## Stored data:
* * * *

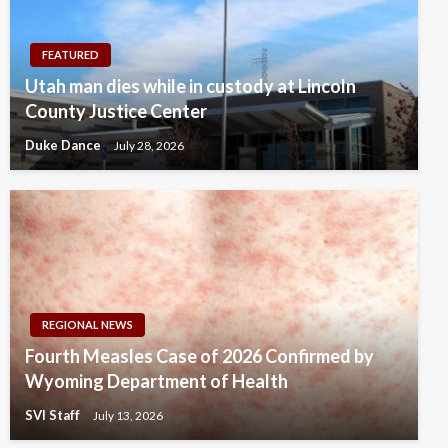
FEATURED
Utah man dies while in custody at Lincoln
County Justice Center
Duke Dance
July 28, 2026
REGIONAL NEWS
Fourth Measles Case of 2026 Confirmed by
Wyoming Department of Health
SVI Staff
July 13, 2026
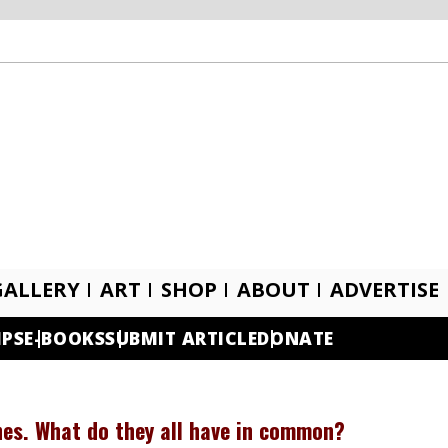
GALLERY
ART
SHOP
ABOUT
ADVERTISE
IPS
E-BOOKS
SUBMIT ARTICLE
DONATE
shes. What do they all have in common?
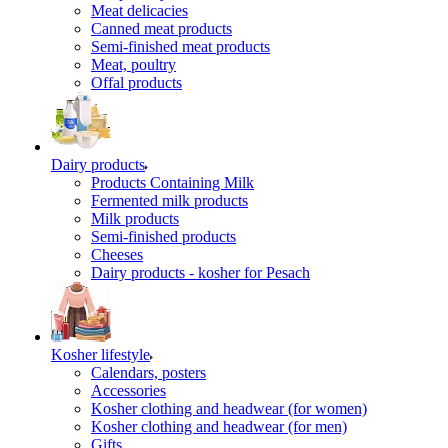
Meat delicacies
Canned meat products
Semi-finished meat products
Meat, poultry
Offal products
Dairy products
Products Containing Milk
Fermented milk products
Milk products
Semi-finished products
Cheeses
Dairy products - kosher for Pesach
Kosher lifestyle
Calendars, posters
Accessories
Kosher clothing and headwear (for women)
Kosher clothing and headwear (for men)
Gifts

* * * *

## WORK TASK:
Write each line of text in the data above as an item in a numbered list, skipping blank lines and leaving out the pictures.

## TASK RESULT:
1. FEATURED
2. Utah man dies while in custody at Lincoln
3. County Justice Center
4. Duke Dance
5. July 28, 2026
6. REGIONAL NEWS
7. Fourth Measles Case of 2026 Confirmed by
8. Wyoming Department of Health
9. SVI Staff
10. July 13, 2026
11. GALLERY
12. ART
13. SHOP
14. ABOUT
15. ADVERTISE
16. IPS
17. E-BOOKS
18. SUBMIT ARTICLE
19. DONATE
20. shes. What do they all have in common?
21. Meat delicacies
22. Canned meat products
23. Semi-finished meat products
24. Meat, poultry
25. Offal products
26. Dairy products
27. Products Containing Milk
28. Fermented milk products
29. Milk products
30. Semi-finished products
31. Cheeses
32. Dairy products - kosher for Pesach
33. Kosher lifestyle
34. Calendars, posters
35. Accessories
36. Kosher clothing and headwear (for women)
37. Kosher clothing and headwear (for men)
38. Gifts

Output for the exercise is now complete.